Reason. There are cases where a person will purposefully do something that profits them the least, simply because that's what they want to do most, with no gratification whatsoever, it's just their nature. An example would be deviance. Above and beyond the gratification of self-worth related to deviance, a person may simply not want to do what others tell them to do, no matter how counter-profitable that may be. In essence, you're using basic cases to explain a more complex concept, but the basic cases make your explanation seem unreasonable, yet they intend to make it more comprehensible. By being overly simple, they cause us to miss the point of what you're actually trying to say.

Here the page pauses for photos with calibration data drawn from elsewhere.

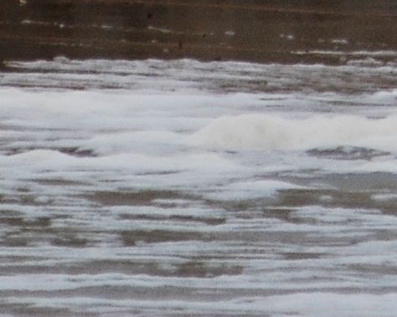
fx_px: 23013
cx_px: 831
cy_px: -697
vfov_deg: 0.8
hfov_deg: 1.0
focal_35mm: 1959
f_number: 5.6
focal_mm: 170
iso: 200
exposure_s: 1/800
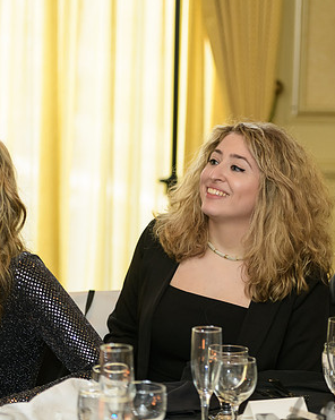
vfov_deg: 13.4
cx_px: 209
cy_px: 207
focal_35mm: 144
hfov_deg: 10.7
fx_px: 1788
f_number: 3.2
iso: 1600
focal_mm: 98
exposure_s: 1/125
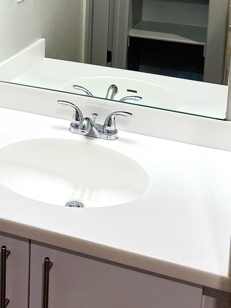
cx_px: 49
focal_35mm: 59
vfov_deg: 30.2
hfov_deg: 24.5
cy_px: -7
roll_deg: -0.9
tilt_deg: -10.6
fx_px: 525
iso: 125
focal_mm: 6.76
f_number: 1.78
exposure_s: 1/232
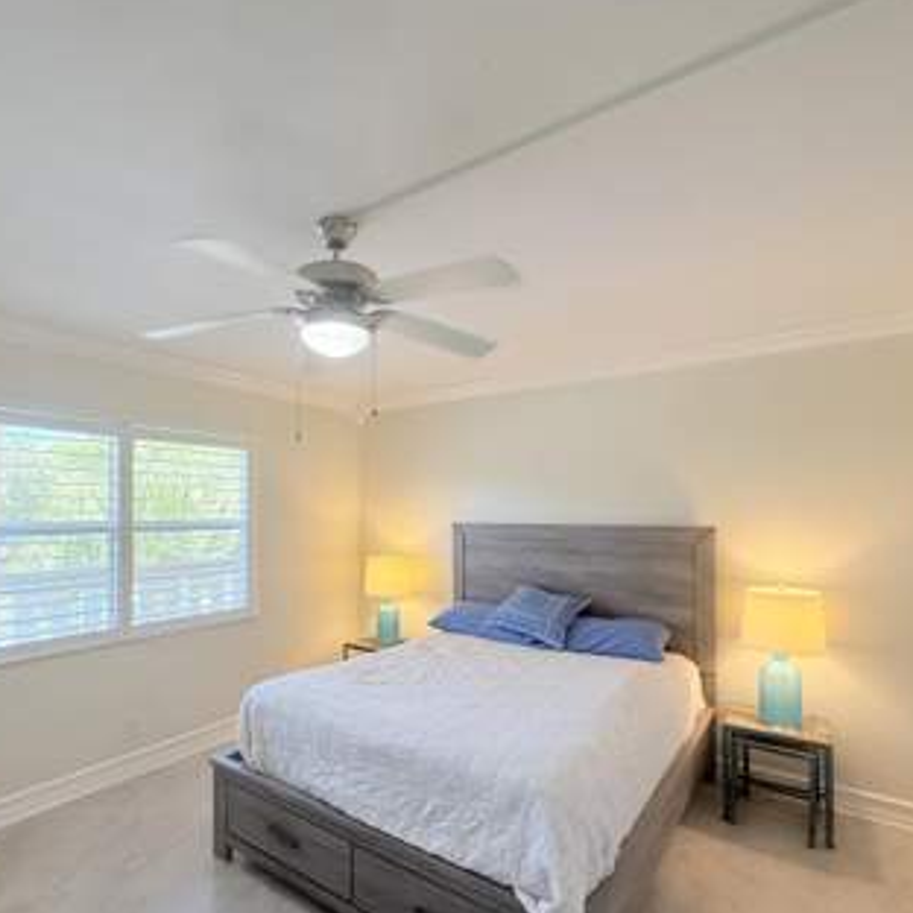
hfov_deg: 77.1
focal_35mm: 19
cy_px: 508
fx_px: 567
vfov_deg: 77.4
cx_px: 380
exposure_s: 1/120
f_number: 2.2
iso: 100
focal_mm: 2.22
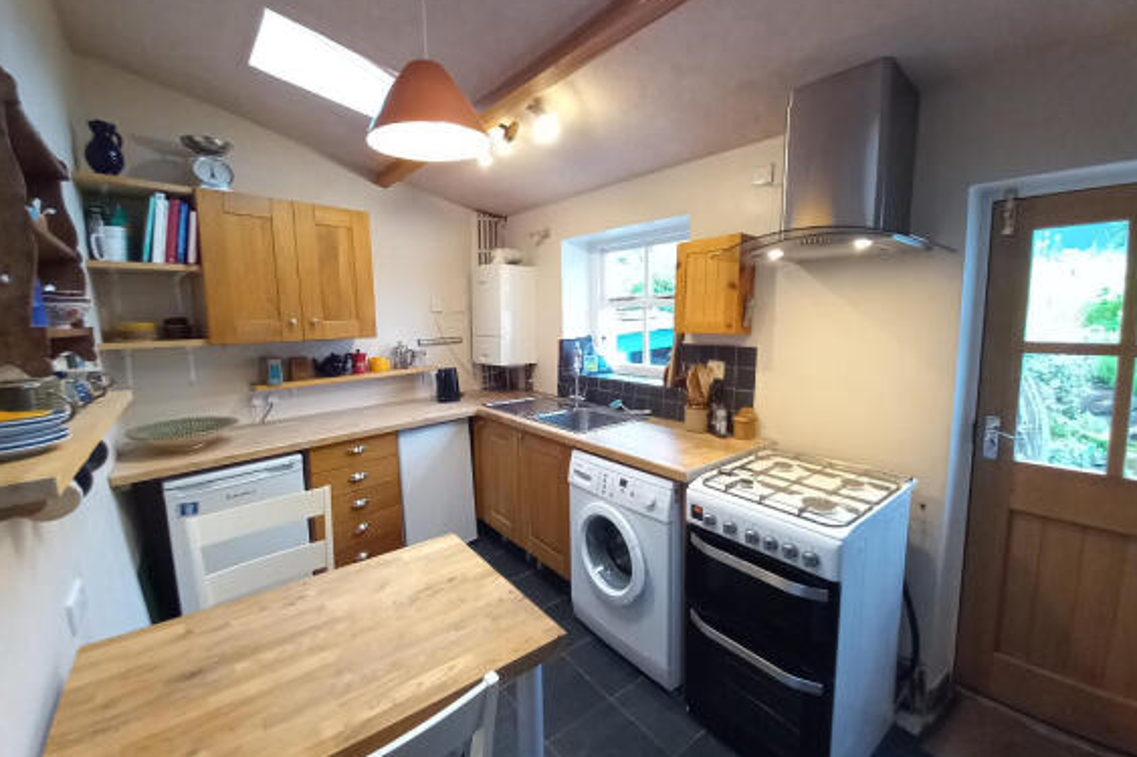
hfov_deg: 104.3
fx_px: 442
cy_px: 364
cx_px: 564
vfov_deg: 81.1
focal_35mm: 14
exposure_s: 1/25
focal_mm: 1.13
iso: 200
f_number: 2.2
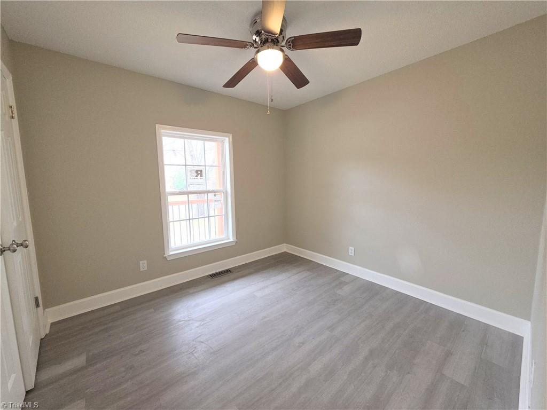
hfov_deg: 106.2
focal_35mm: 13
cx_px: 274
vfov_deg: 89.9
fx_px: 205
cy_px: 205
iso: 80
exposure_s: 1/60
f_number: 1.9
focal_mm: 2.2
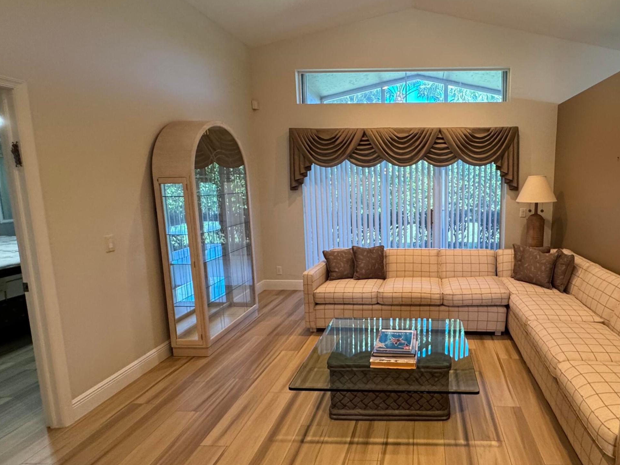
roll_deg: +0.2
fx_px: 376
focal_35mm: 21
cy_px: 237
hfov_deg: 76.6
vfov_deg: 63.4
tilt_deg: -9.3
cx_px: 410
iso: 250
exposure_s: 1/60
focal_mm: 2.22
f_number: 2.2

What you're actually trying to say is that noone can be considered guilty or laudable for any given action at any given time, since this is ever a product of their inception. It doesn't matter what they reason in the end that choice will never ever change given a chance to "go at it" again.
Am I right?
I think this is true, but how does someone put that into practice? I can leave this convo and say "In that case fuck it, I'll just do whatever I want", since it's inconsequential in the end. Right? Wrong, because even if I have the "choice" to do what's wrong, I was given (by nature, by God, same diff) enough to make the right choice with a minimum of effort. As such, with my predisposition, if I make the wrong choice (like hurting someone with absolutely no reason), I have used my given abilities for evil whereas a less fortunate person would have wished to have what I had to make better choices.
For those that believe in God, this goes in line with "God judges the heart" and the parable of the talents (Matthew 25:14-30).